EXCERPTED RECORDS:
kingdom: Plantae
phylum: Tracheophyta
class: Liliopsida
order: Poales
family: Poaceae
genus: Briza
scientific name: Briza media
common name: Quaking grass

--

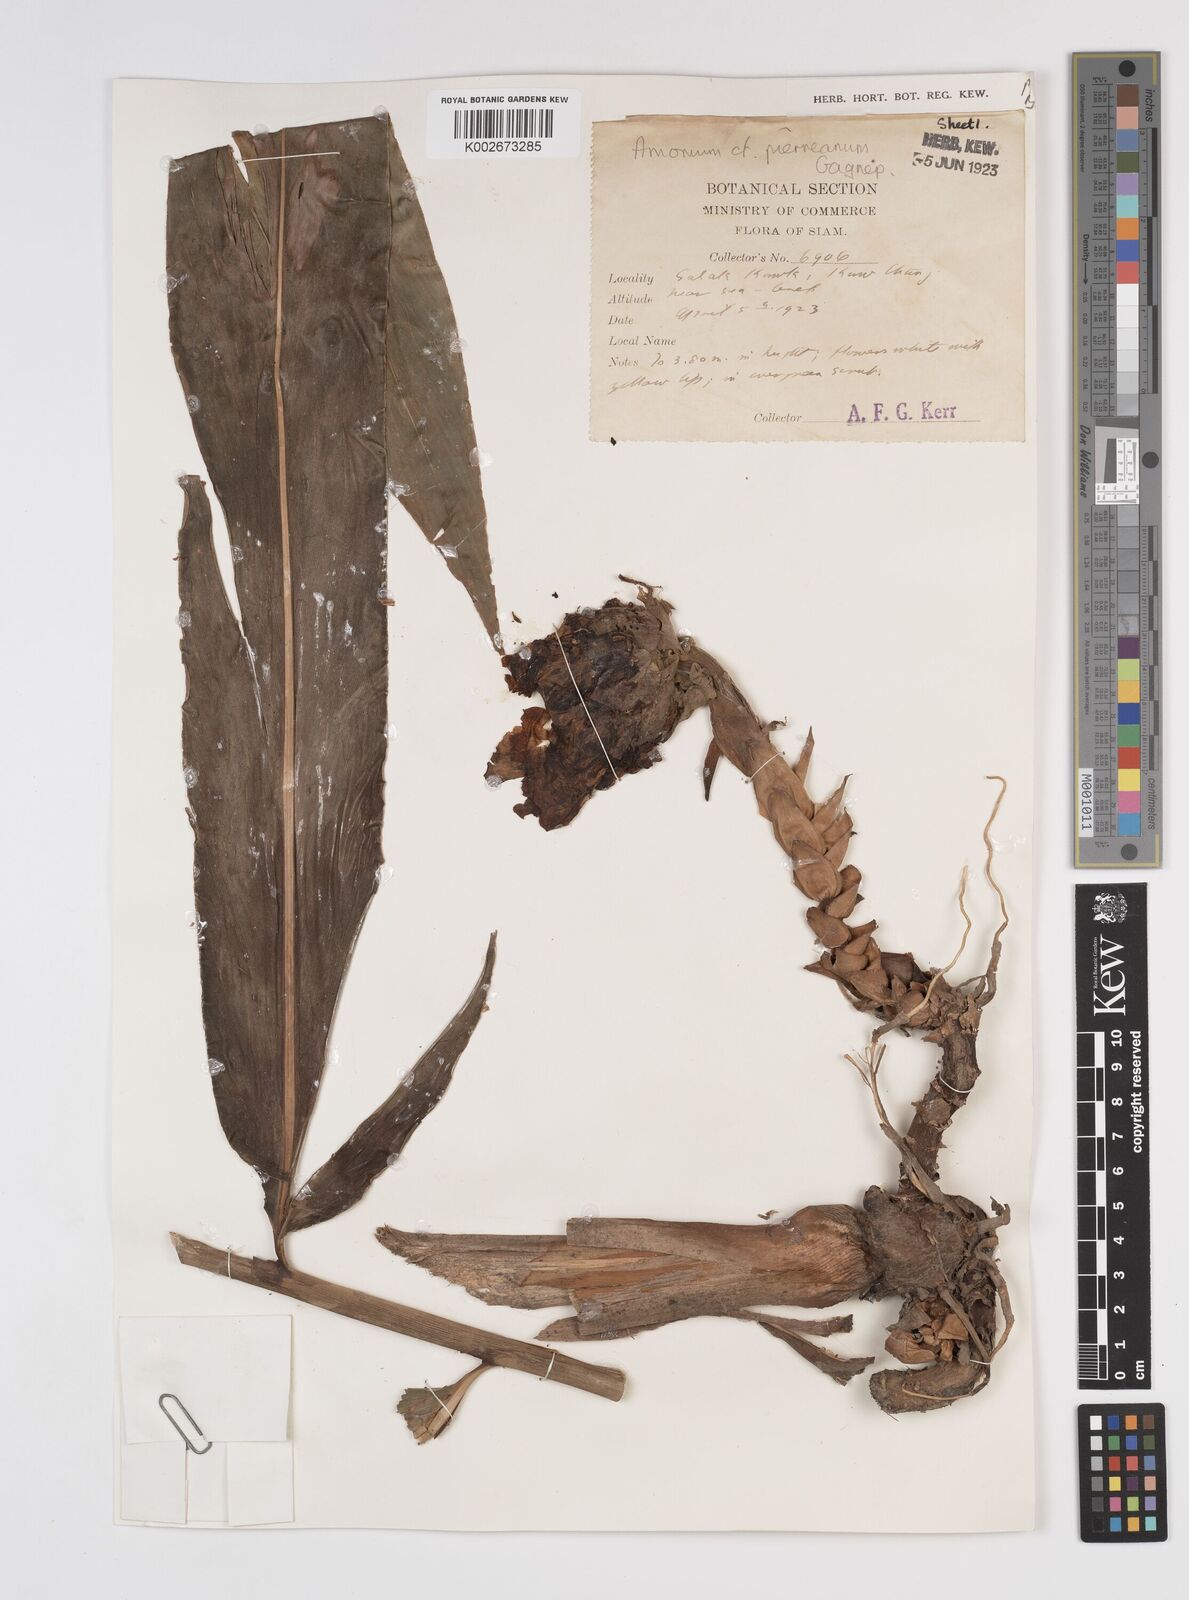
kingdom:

REQUIREMENTS:
Render everything in the data from the line containing "kingdom: Plantae" down to the line containing "scientific name: Briza media" as a Markdown table with the columns Row and Line. Number each line, and leave out any blank lines.

RESULT OF THE EXERCISE:
| Row | Line |
|---|---|
| 1 | kingdom: Plantae |
| 2 | phylum: Tracheophyta |
| 3 | class: Liliopsida |
| 4 | order: Poales |
| 5 | family: Poaceae |
| 6 | genus: Briza |
| 7 | scientific name: Briza media |